We've had a couple concerns, and we've sent them in in separate documentation.
The first one is about forwarding to a friend. It's similar to the idea that you were just talking about in regard to introducing a friend to a product or to another individual. The way the “forward to a friend” traditionally works is that if I'm on a website, and I like the news article that Mr. Geist wrote, and I want to send it to my privacy person at work, then I enter his e-mail address and name on the form, and I type, “you should read this article” and I hit “send”. There's no clarification concerning who the original sender is because the message didn't originate from my local computer. It originated from another server, which is managed by a website.
I think the idea behind this is that if the message is delivered and the address is not kept or recorded--it's just used to deliver a link that says go read this article with my message included--then it's not really clearly defined who the sender of the message is. I initiated the message, but it was delivered through another network. That's something we have mentioned that should potentially be clarified in the act.

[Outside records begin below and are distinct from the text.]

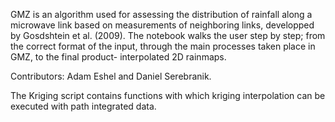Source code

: GMZ is an algorithm used for assessing the distribution of rainfall along a microwave link based on measurements of neighboring links, developped by Gosdshtein et al. (2009). The notebook walks the user step by step; from the correct format of the input, through the main processes taken place in GMZ, to the final product- interpolated 2D rainmaps.

Contributors: Adam Eshel and Daniel Serebranik.

The Kriging script contains functions with which kriging interpolation can be executed with path integrated data.
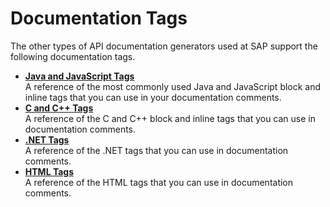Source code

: <!-- loio4deb3c025b8c4294b973b9d32ffec549 -->

# Documentation Tags

The other types of API documentation generators used at SAP support the following documentation tags.

-   **[Java and JavaScript Tags](java-and-javascript-tags-6d32db8.md "A reference of the most commonly used Java and JavaScript block and inline tags that
      you can use in your documentation comments.")**  
A reference of the most commonly used Java and JavaScript block and inline tags that you can use in your documentation comments.
-   **[C and C++ Tags](c-and-c-tags-8b4b0d2.md "A reference of the C and C++ block and inline tags that you can use in documentation
		comments.")**  
A reference of the C and C++ block and inline tags that you can use in documentation comments.
-   **[.NET Tags](net-tags-f882a72.md "A reference of the .NET tags that you can use in documentation comments.")**  
A reference of the .NET tags that you can use in documentation comments.
-   **[HTML Tags](html-tags-bf50118.md "A reference of the HTML tags that you can use in documentation comments.")**  
A reference of the HTML tags that you can use in documentation comments.


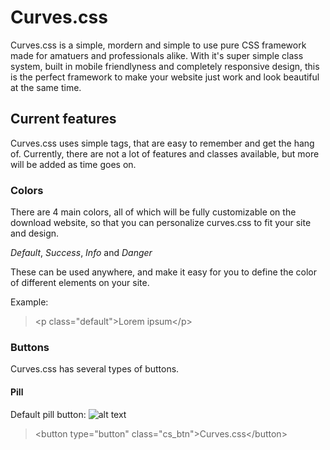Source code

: # Curves.css
Curves.css is a simple, mordern and simple to use pure CSS framework made for amatuers and professionals alike. With it's super simple class system, built in mobile friendlyness and completely responsive design, this is the perfect framework to make your website just work and look beautiful at the same time.

## Current features
Curves.css uses simple tags, that are easy to remember and get the hang of. Currently, there are not a lot of features and classes available, but more will be added as time goes on.

### Colors
There are 4 main colors, all of which will be fully customizable on the download website, so that you can personalize curves.css to fit your site and design.

*Default*,
*Success*,
*Info* and 
*Danger*

These can be used anywhere, and make it easy for you to define the color of different elements on your site.

Example:
> \<p class="default"\>Lorem ipsum\</p\>

### Buttons
Curves.css has several types of buttons.

#### Pill
Default pill button:
![alt text](https://i.gyazo.com/e4114706be009cc4464baad93687df1a.png "Default pill button")
> \<button type="button" class="cs_btn"\>Curves.css\</button\>

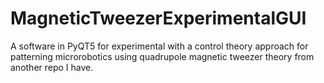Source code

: # MagneticTweezerExperimentalGUI
A software in PyQT5 for experimental with a control theory approach for patterning microrobotics using quadrupole magnetic tweezer theory from another repo I have. 
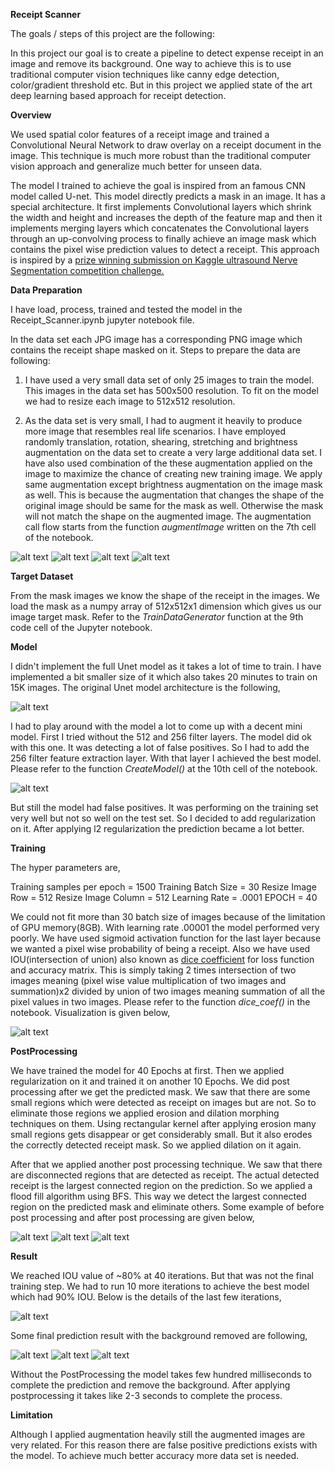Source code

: [//]: # (Image References)
[image1]: ./readmeImages/Augmentation.png
[image2]: ./readmeImages/Augmentation1.png
[image3]: ./readmeImages/Augmentation2.png
[image4]: ./readmeImages/Augmentation3.png
[image5]: ./readmeImages/Unet.png
[image6]: ./readmeImages/Model.png
[image7]: ./readmeImages/IOU.JPG
[image8]: ./readmeImages/PostProcess1.png
[image9]: ./readmeImages/PostProcess2.png
[image10]: ./readmeImages/PostProcess3.PNG
[image11]: ./readmeImages/Epochs.PNG
[image12]: ./readmeImages/result1.png
[image13]: ./readmeImages/result2.png
[image14]: ./readmeImages/result3.png

**Receipt Scanner**

The goals / steps of this project are the following:

In this project our goal is to create a pipeline to detect expense receipt in an image and remove its background. One way to achieve this is to use traditional computer vision techniques like canny edge detection, color/gradient threshold etc. But in this project we applied state of the art deep learning based approach for receipt detection.


**Overview**

We used spatial color features of a receipt image and trained a Convolutional Neural Network to draw overlay on a receipt document in the image. This technique is much more robust than the traditional computer vision approach and generalize much better for unseen data.

The model I trained to achieve the goal is inspired from an famous CNN model called U-net. This model directly predicts a mask in an image. It has a special architecture. It first implements Convolutional layers which shrink the width and height and increases the depth of the feature map and then it implements merging layers which concatenates the Convolutional layers through an up-convolving process to finally achieve an image mask which contains the pixel wise prediction values to detect a receipt. This approach is inspired by a [prize winning submission on Kaggle ultrasound Nerve Segmentation competition challenge.](https://github.com/jocicmarko/ultrasound-nerve-segmentation)

**Data Preparation**

I have load, process, trained and tested the model in the Receipt_Scanner.ipynb jupyter notebook file.

In the data set each JPG image has a corresponding PNG image which contains the receipt shape masked on it. Steps to prepare the data are following:

1) I have used a very small data set of only 25 images to train the model. This images in the data set has 500x500 resolution. To fit on the model we had to resize each image to 512x512 resolution.

2) As the data set is very small, I had to augment it heavily to produce more image that resembles real life scenarios. I have employed randomly translation, rotation, shearing, stretching and brightness augmentation on the data set to create a very large additional data set. I have also used combination of the these augmentation applied on the image to maximize the chance of creating new training image. We apply same augmentation except brightness augmentation on the image mask as well. This is because the augmentation that changes the shape of the original image should be same for the mask as well. Otherwise the mask will not match the shape on the augmented image. The augmentation call flow starts from the function *augmentImage* written on the 7th cell of the notebook.

![alt text][image1]
![alt text][image2]
![alt text][image3]
![alt text][image4]


**Target Dataset**

From the mask images we know the shape of the receipt in the images. We load the mask as a numpy array of 512x512x1 dimension which gives us our image target mask. Refer to the *TrainDataGenerator* function at the 9th code cell of the Jupyter notebook.

**Model**

I didn't implement the full Unet model as it takes a lot of time to train. I have implemented a bit smaller size of it which also takes 20 minutes to  train on 15K images. The original Unet model architecture is the following,

![alt text][image5]

I had to play around with the model a lot to come up with a decent mini model. First I tried without the 512 and 256 filter layers. The model did ok with this one. It was detecting a lot of false positives. So I had to add the 256 filter feature extraction layer. With that layer I achieved the best model. Please refer to the function *CreateModel()* at the 10th cell of the notebook.

![alt text][image6]

But still the model had false positives. It was performing on the training set very well but not so well on the test set. So I decided to add regularization on it. After applying l2 regularization the prediction became a lot better.

**Training**

The hyper parameters are,

Training samples per epoch = 1500
Training Batch Size = 30
Resize Image Row = 512
Resize Image Column = 512
Learning Rate = .0001
EPOCH = 40

We could not fit more than 30 batch size of images because of the limitation of GPU memory(8GB). With learning rate .00001 the model performed very poorly. We have used sigmoid activation function for the last layer because we wanted a pixel wise probability of being a receipt. Also we have used IOU(intersection of union) also known as [dice coefficient](https://en.wikipedia.org/wiki/S%C3%B8rensen%E2%80%93Dice_coefficient) for loss function and accuracy matrix. This is simply taking 2 times intersection of two images meaning (pixel wise value multiplication of two images and summation)x2 divided by union of two images meaning summation of all the pixel values in two images. Please refer to the function *dice_coef()* in the notebook. Visualization is given below,

![alt text][image7]

**PostProcessing**

We have trained the model for 40 Epochs at first. Then we applied regularization on it and trained it on another 10 Epochs. We did post processing after we get the predicted mask. We saw that there are some small regions which were detected as receipt on images but are not. So to eliminate those regions we applied erosion and dilation morphing techniques on them. Using rectangular kernel after applying erosion many small regions gets disappear or get considerably small. But it also erodes the correctly detected receipt mask. So we applied dilation on it again.

After that we applied another post processing technique. We saw that there are disconnected regions that are detected as receipt. The actual detected receipt is the largest connected region on the prediction. So we applied a flood fill algorithm using BFS. This way we detect the largest connected region on the predicted mask and eliminate others. Some example of before post processing and after post processing are given below,

![alt text][image8]
![alt text][image9]
![alt text][image10]

**Result**

We reached IOU value of ~80% at 40 iterations. But that was not the final training step. We had to run 10 more iterations to achieve the best model which had 90% IOU. Below is the details of the last few iterations,

![alt text][image11]

Some final prediction result with the background removed are following,

![alt text][image12]
![alt text][image13]
![alt text][image14]

Without the PostProcessing the model takes few hundred milliseconds to complete the prediction and remove the background. After applying postprocessing it takes like 2-3 seconds to complete the process.

**Limitation**

Although I applied augmentation heavily still the augmented images are very related. For this reason there are false positive predictions exists with the model. To achieve much better accuracy more data set is needed.
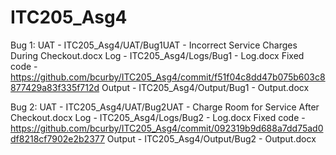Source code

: # ITC205_Asg4

Bug 1:
UAT - ITC205_Asg4/UAT/Bug1UAT - Incorrect Service Charges During Checkout.docx
Log - ITC205_Asg4/Logs/Bug1 - Log.docx
Fixed code - https://github.com/bcurby/ITC205_Asg4/commit/f51f04c8dd47b075b603c8877429a83f335f712d
Output - ITC205_Asg4/Output/Bug1 - Output.docx

Bug 2:
UAT - ITC205_Asg4/UAT/Bug2UAT - Charge Room for Service After Checkout.docx
Log - ITC205_Asg4/Logs/Bug2 - Log.docx
Fixed code - https://github.com/bcurby/ITC205_Asg4/commit/092319b9d688a7dd75ad0df8218cf7902e2b2377
Output - ITC205_Asg4/Output/Bug2 - Output.docx
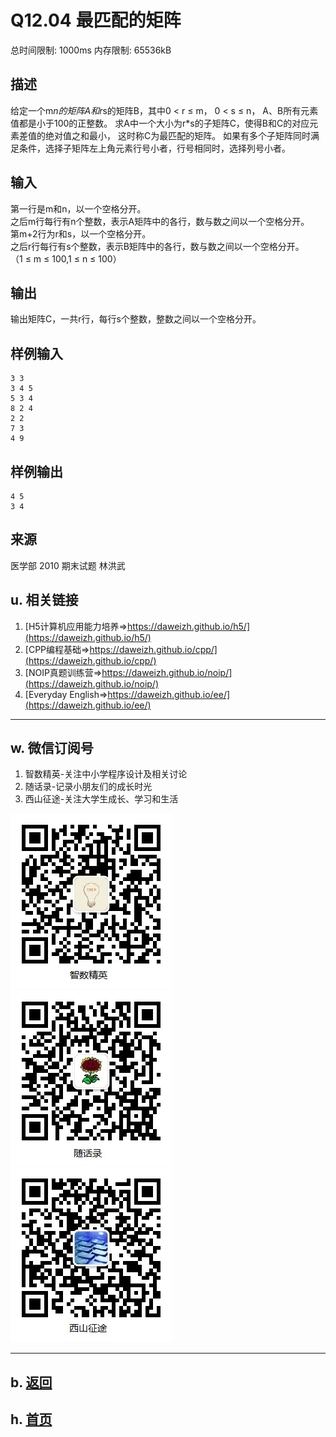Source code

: # Q12.04 最匹配的矩阵

总时间限制: 1000ms 内存限制: 65536kB

## 描述

给定一个m*n的矩阵A和r*s的矩阵B，其中0 < r ≤ m， 0 < s ≤ n，
A、B所有元素值都是小于100的正整数。
求A中一个大小为r*s的子矩阵C，使得B和C的对应元素差值的绝对值之和最小，
这时称C为最匹配的矩阵。
如果有多个子矩阵同时满足条件，选择子矩阵左上角元素行号小者，行号相同时，选择列号小者。

## 输入

第一行是m和n，以一个空格分开。   
之后m行每行有n个整数，表示A矩阵中的各行，数与数之间以一个空格分开。   
第m+2行为r和s，以一个空格分开。   
之后r行每行有s个整数，表示B矩阵中的各行，数与数之间以一个空格分开。   
（1 ≤ m ≤ 100,1 ≤ n ≤ 100）

## 输出

输出矩阵C，一共r行，每行s个整数，整数之间以一个空格分开。

## 样例输入

    3 3
    3 4 5
    5 3 4
    8 2 4
    2 2
    7 3
    4 9

## 样例输出

    4 5 
    3 4 

## 来源

医学部 2010 期末试题 林洪武

## u. 相关链接

1. [H5计算机应用能力培养=>https://daweizh.github.io/h5/](https://daweizh.github.io/h5/)
2. [CPP编程基础=>https://daweizh.github.io/cpp/](https://daweizh.github.io/cpp/)
3. [NOIP真题训练营=>https://daweizh.github.io/noip/](https://daweizh.github.io/noip/)
4. [Everyday English=>https://daweizh.github.io/ee/](https://daweizh.github.io/ee/)

----------

## w. 微信订阅号

1. 智数精英-关注中小学程序设计及相关讨论
2. 随话录-记录小朋友们的成长时光
3. 西山征途-关注大学生成长、学习和生活

![欢迎关注“智数精英”订阅号](../../assets/me/img/idea8.jpg)
![欢迎关注“随话录”订阅号](../../assets/me/img/shl8.jpg)
![欢迎关注“西山征途”订阅号](../../assets/me/img/xszt8.jpg)

----------

## b. [返回](../)
    
## h. [首页](../../)

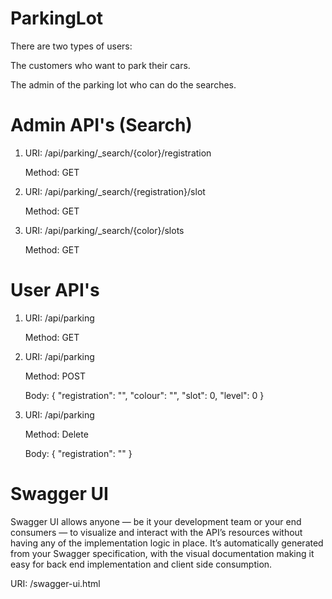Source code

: # ParkingLot

There are two types of users:

The customers who want to park their cars.

The admin of the parking lot who can do the searches.


# Admin API's (Search)

1. URI: /api/parking/_search/{color}/registration

   Method: GET
   
2. URI: /api/parking/_search/{registration}/slot

   Method: GET

3. URI: /api/parking/_search/{color}/slots

   Method: GET   
   
   
# User API's

1. URI: /api/parking

   Method: GET
   
2. URI: /api/parking

   Method: POST
   
   Body: {
	"registration": "",
	"colour": "",
	"slot": 0,
	"level": 0
  }

3. URI: /api/parking

   Method: Delete  
   
   Body: {
	"registration": ""
}


# Swagger UI

Swagger UI allows anyone — be it your development team or your end consumers — to visualize and interact with the API’s resources without having any of the implementation logic in place. It’s automatically generated from your Swagger specification, with the visual documentation making it easy for back end implementation and client side consumption.

URI: /swagger-ui.html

There's also the identification of a sender. What's clarified as an identification? Is it the logo in a message? Because if it's an image, a lot of e-mail clients block images. That's something that needs to be looked at. You can't spam-address stuff by using a postal address, by putting a clear text postal address in a message.
Regarding the idea behind anti-spam filters, there was wording around changing the content of the message during transmission. A lot of spam filters will put headers in that say “we suspect this is spam”. Those types of things need to be clarified as well.